::: Dataset rows :::
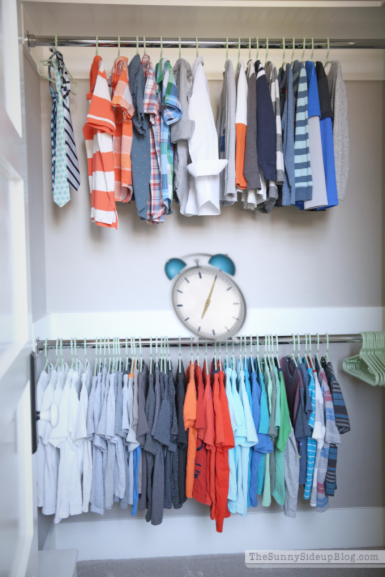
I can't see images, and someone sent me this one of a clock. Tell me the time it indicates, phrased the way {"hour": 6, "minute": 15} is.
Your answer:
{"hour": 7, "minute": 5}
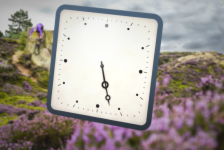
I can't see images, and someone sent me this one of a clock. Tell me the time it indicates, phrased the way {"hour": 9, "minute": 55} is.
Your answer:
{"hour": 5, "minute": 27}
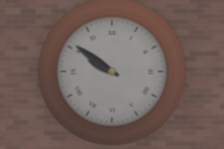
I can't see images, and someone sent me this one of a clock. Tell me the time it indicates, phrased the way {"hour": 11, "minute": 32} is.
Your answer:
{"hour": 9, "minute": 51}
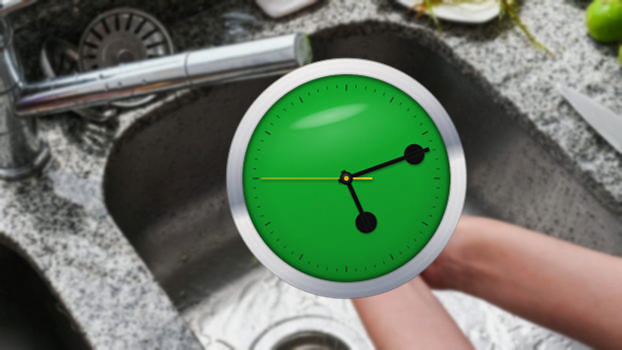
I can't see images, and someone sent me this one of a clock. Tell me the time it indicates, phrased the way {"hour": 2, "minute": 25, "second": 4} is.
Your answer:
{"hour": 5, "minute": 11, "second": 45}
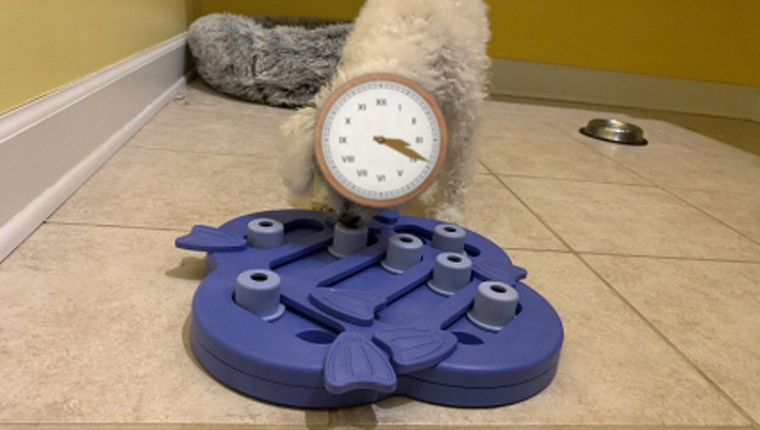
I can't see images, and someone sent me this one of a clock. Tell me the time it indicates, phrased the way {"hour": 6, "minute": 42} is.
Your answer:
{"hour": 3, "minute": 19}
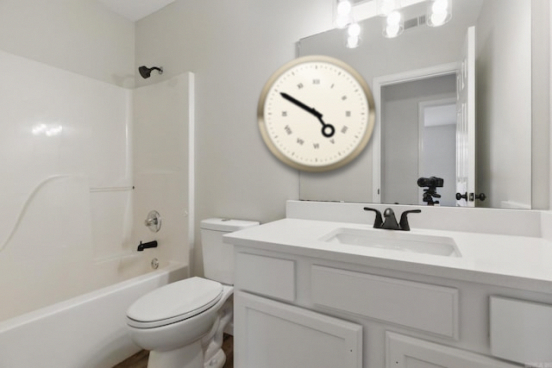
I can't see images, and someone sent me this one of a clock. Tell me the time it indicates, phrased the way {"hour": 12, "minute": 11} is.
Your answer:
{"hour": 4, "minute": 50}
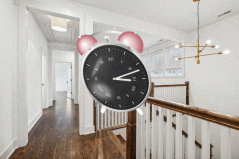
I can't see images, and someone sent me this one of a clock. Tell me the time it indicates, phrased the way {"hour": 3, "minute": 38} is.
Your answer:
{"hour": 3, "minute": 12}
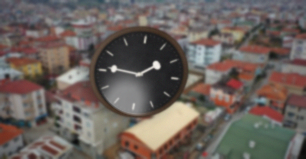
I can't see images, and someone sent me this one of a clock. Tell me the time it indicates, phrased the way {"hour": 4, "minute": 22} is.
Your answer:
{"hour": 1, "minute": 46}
:::
::: Dataset rows :::
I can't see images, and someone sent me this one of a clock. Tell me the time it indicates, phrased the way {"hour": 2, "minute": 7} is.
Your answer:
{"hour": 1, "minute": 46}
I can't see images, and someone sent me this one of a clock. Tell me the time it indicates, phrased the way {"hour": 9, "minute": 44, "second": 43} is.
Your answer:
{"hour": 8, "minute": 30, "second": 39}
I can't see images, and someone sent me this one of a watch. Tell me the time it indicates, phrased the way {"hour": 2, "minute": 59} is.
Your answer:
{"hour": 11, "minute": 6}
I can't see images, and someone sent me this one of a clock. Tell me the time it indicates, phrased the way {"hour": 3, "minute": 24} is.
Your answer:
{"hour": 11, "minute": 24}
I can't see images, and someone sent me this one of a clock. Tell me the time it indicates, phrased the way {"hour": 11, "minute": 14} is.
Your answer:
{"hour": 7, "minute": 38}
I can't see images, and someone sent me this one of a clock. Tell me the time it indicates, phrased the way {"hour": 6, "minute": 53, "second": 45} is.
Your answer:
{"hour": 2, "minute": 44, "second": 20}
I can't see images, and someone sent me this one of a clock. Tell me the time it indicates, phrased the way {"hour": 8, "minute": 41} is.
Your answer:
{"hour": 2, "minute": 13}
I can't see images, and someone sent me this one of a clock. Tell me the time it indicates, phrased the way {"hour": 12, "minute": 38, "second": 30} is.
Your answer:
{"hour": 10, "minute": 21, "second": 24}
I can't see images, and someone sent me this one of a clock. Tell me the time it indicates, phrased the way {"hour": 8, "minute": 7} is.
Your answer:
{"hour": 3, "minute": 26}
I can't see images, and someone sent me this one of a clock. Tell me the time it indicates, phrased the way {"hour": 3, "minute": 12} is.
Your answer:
:::
::: Dataset rows :::
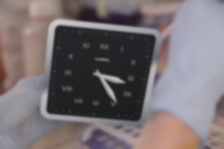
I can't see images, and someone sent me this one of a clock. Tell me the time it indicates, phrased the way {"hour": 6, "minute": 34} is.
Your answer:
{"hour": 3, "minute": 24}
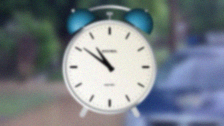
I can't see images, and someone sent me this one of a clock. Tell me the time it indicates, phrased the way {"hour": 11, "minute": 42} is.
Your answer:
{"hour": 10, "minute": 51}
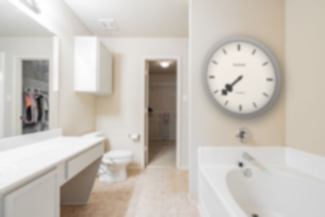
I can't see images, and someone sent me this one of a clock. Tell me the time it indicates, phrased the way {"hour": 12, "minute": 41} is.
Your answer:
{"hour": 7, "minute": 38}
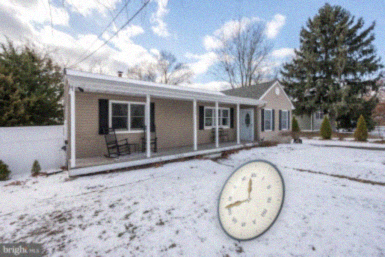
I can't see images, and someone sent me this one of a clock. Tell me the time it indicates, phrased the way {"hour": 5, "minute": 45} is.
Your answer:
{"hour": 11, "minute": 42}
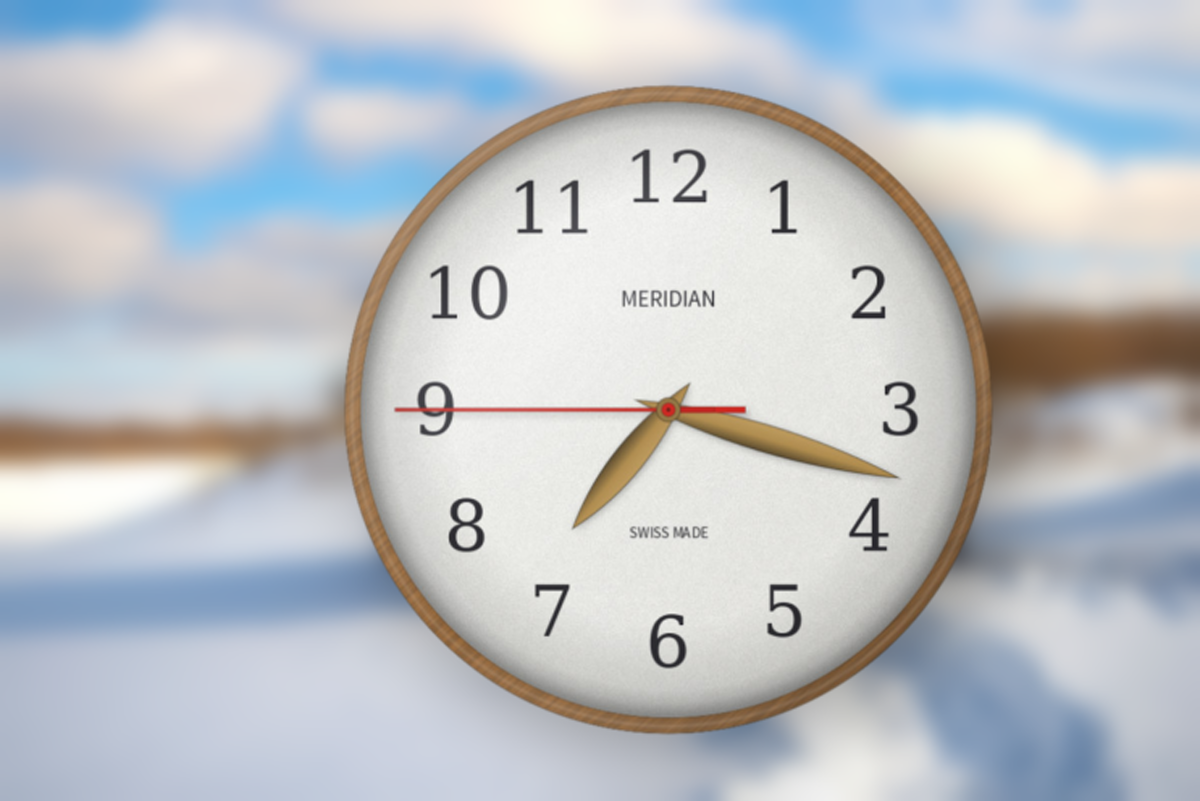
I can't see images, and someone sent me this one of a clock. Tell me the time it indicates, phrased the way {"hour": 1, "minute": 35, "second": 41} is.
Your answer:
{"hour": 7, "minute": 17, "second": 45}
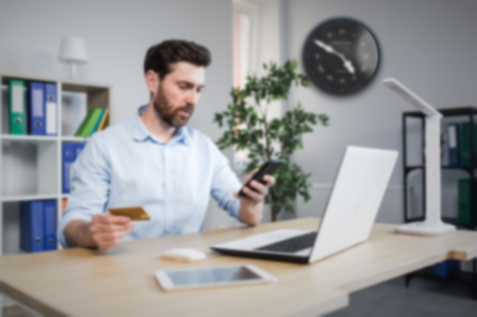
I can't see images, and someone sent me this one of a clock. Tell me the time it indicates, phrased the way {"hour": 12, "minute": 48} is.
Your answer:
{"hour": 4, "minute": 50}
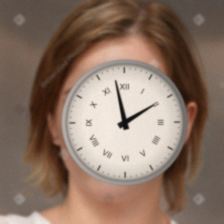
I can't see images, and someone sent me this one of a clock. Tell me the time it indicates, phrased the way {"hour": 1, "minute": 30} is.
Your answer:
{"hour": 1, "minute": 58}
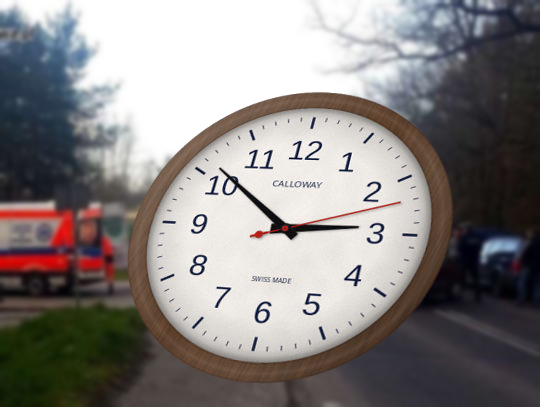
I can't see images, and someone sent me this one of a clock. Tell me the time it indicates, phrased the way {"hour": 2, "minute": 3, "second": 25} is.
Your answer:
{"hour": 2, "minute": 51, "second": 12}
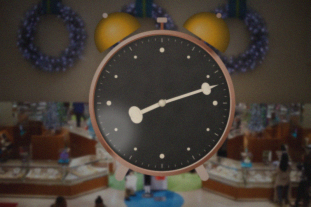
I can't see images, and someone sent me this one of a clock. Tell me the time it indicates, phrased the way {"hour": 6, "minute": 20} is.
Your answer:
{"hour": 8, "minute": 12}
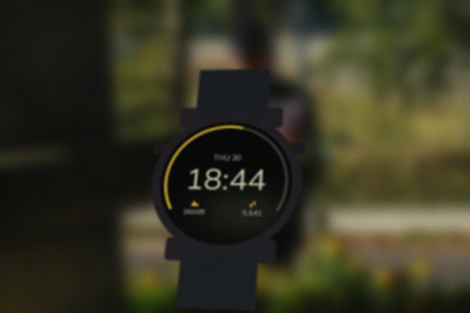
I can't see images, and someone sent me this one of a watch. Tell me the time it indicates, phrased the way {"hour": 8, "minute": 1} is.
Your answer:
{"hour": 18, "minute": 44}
:::
* _Aim of the task_
Pull out every line in the listing above that contains the word "watch".

* _The output_
I can't see images, and someone sent me this one of a watch. Tell me the time it indicates, phrased the way {"hour": 2, "minute": 59} is.
I can't see images, and someone sent me this one of a watch. Tell me the time it indicates, phrased the way {"hour": 8, "minute": 1} is.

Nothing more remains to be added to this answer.